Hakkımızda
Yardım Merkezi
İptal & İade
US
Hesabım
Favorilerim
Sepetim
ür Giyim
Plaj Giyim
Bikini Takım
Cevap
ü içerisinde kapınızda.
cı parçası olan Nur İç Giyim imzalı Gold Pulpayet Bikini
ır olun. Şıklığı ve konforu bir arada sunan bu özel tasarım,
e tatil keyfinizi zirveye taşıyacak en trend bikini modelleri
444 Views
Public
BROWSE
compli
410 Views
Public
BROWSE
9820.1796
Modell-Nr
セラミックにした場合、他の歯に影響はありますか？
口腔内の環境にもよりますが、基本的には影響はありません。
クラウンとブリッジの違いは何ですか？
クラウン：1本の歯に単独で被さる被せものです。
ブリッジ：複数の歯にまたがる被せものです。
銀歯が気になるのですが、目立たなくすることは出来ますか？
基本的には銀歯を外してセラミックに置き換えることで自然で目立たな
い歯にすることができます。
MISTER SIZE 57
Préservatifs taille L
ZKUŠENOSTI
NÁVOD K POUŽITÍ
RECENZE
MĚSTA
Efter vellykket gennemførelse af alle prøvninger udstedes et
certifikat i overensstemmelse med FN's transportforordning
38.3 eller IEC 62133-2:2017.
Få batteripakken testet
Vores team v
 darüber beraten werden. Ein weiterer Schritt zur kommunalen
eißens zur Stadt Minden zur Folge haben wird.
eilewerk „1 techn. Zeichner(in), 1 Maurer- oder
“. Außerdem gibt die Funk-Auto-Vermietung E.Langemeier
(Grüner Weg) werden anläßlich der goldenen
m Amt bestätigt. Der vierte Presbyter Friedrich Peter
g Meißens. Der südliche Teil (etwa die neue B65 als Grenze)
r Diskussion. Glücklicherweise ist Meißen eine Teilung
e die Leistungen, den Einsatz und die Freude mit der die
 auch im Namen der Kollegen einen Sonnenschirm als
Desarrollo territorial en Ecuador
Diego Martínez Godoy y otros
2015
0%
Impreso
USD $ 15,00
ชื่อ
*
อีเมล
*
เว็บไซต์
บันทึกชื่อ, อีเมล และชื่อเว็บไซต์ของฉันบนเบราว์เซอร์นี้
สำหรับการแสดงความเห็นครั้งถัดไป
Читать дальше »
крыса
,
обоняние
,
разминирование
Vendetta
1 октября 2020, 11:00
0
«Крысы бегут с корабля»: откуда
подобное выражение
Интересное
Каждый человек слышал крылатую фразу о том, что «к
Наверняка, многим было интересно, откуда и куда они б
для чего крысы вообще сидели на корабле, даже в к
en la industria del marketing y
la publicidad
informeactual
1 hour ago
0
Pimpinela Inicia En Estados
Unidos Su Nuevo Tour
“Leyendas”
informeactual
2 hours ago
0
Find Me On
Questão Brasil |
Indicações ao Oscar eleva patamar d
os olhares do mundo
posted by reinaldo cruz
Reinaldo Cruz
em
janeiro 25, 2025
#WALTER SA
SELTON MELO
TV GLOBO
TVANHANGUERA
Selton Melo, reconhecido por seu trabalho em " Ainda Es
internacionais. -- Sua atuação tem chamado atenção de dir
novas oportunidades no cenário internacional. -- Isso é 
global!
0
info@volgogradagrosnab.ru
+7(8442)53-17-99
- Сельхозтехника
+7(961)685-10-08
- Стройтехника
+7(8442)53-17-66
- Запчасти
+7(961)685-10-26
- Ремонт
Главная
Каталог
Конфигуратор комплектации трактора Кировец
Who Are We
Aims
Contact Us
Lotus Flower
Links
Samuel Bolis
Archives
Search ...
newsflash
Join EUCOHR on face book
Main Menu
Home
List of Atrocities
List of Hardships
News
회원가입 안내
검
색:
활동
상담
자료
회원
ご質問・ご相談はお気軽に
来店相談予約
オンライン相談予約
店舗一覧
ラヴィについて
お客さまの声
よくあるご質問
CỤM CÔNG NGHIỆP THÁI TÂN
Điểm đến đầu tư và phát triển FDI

================================

> YOUR INSTRUCTIONS:
Report each line of the items above that contains the word "откуда", copying the whole line.

> RESULT FOR THIS EXERCISE:
«Крысы бегут с корабля»: откуда
Наверняка, многим было интересно, откуда и куда они б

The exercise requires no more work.